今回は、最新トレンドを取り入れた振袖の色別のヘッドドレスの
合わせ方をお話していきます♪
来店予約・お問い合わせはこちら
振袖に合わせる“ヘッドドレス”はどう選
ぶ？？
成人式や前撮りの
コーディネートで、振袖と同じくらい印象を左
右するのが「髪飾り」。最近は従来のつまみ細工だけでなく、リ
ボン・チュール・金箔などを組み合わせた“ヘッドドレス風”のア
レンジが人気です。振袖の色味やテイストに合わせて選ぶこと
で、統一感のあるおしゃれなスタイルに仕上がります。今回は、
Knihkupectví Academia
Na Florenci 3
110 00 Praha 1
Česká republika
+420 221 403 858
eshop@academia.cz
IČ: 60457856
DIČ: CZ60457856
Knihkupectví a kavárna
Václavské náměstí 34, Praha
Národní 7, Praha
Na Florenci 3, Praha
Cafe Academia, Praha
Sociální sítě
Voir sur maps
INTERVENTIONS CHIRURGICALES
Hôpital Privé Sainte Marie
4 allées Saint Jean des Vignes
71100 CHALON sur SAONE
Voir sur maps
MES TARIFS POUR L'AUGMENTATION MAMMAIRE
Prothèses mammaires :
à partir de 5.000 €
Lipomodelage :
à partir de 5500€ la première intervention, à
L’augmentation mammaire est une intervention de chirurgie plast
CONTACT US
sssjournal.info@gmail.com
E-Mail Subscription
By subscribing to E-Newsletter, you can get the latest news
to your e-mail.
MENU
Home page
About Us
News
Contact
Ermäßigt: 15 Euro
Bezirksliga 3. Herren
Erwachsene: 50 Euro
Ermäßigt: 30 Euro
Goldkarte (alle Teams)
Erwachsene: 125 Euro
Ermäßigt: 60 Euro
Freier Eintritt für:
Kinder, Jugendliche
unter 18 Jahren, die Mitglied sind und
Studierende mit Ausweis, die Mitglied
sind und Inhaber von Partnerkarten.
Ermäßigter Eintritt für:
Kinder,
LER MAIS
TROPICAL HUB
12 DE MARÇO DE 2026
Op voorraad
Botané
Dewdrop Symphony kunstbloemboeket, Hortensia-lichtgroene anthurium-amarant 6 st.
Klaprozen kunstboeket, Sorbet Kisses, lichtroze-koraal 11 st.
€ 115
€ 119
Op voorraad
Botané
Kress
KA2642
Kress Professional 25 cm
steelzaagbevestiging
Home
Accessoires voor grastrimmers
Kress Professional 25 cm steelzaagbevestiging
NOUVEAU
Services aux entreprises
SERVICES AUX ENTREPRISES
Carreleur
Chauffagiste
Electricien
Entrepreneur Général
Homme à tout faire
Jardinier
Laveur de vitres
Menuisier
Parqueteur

------------------------------

■ What this task involves: The answer must reproduce every record exactly.

■ Problem solution:
今回は、最新トレンドを取り入れた振袖の色別のヘッドドレスの
合わせ方をお話していきます♪
来店予約・お問い合わせはこちら
振袖に合わせる“ヘッドドレス”はどう選
ぶ？？
成人式や前撮りの
コーディネートで、振袖と同じくらい印象を左
右するのが「髪飾り」。最近は従来のつまみ細工だけでなく、リ
ボン・チュール・金箔などを組み合わせた“ヘッドドレス風”のア
レンジが人気です。振袖の色味やテイストに合わせて選ぶこと
で、統一感のあるおしゃれなスタイルに仕上がります。今回は、
Knihkupectví Academia
Na Florenci 3
110 00 Praha 1
Česká republika
+420 221 403 858
eshop@academia.cz
IČ: 60457856
DIČ: CZ60457856
Knihkupectví a kavárna
Václavské náměstí 34, Praha
Národní 7, Praha
Na Florenci 3, Praha
Cafe Academia, Praha
Sociální sítě
Voir sur maps
INTERVENTIONS CHIRURGICALES
Hôpital Privé Sainte Marie
4 allées Saint Jean des Vignes
71100 CHALON sur SAONE
Voir sur maps
MES TARIFS POUR L'AUGMENTATION MAMMAIRE
Prothèses mammaires :
à partir de 5.000 €
Lipomodelage :
à partir de 5500€ la première intervention, à
L’augmentation mammaire est une intervention de chirurgie plast
CONTACT US
sssjournal.info@gmail.com
E-Mail Subscription
By subscribing to E-Newsletter, you can get the latest news
to your e-mail.
MENU
Home page
About Us
News
Contact
Ermäßigt: 15 Euro
Bezirksliga 3. Herren
Erwachsene: 50 Euro
Ermäßigt: 30 Euro
Goldkarte (alle Teams)
Erwachsene: 125 Euro
Ermäßigt: 60 Euro
Freier Eintritt für:
Kinder, Jugendliche
unter 18 Jahren, die Mitglied sind und
Studierende mit Ausweis, die Mitglied
sind und Inhaber von Partnerkarten.
Ermäßigter Eintritt für:
Kinder,
LER MAIS
TROPICAL HUB
12 DE MARÇO DE 2026
Op voorraad
Botané
Dewdrop Symphony kunstbloemboeket, Hortensia-lichtgroene anthurium-amarant 6 st.
Klaprozen kunstboeket, Sorbet Kisses, lichtroze-koraal 11 st.
€ 115
€ 119
Op voorraad
Botané
Kress
KA2642
Kress Professional 25 cm
steelzaagbevestiging
Home
Accessoires voor grastrimmers
Kress Professional 25 cm steelzaagbevestiging
NOUVEAU
Services aux entreprises
SERVICES AUX ENTREPRISES
Carreleur
Chauffagiste
Electricien
Entrepreneur Général
Homme à tout faire
Jardinier
Laveur de vitres
Menuisier
Parqueteur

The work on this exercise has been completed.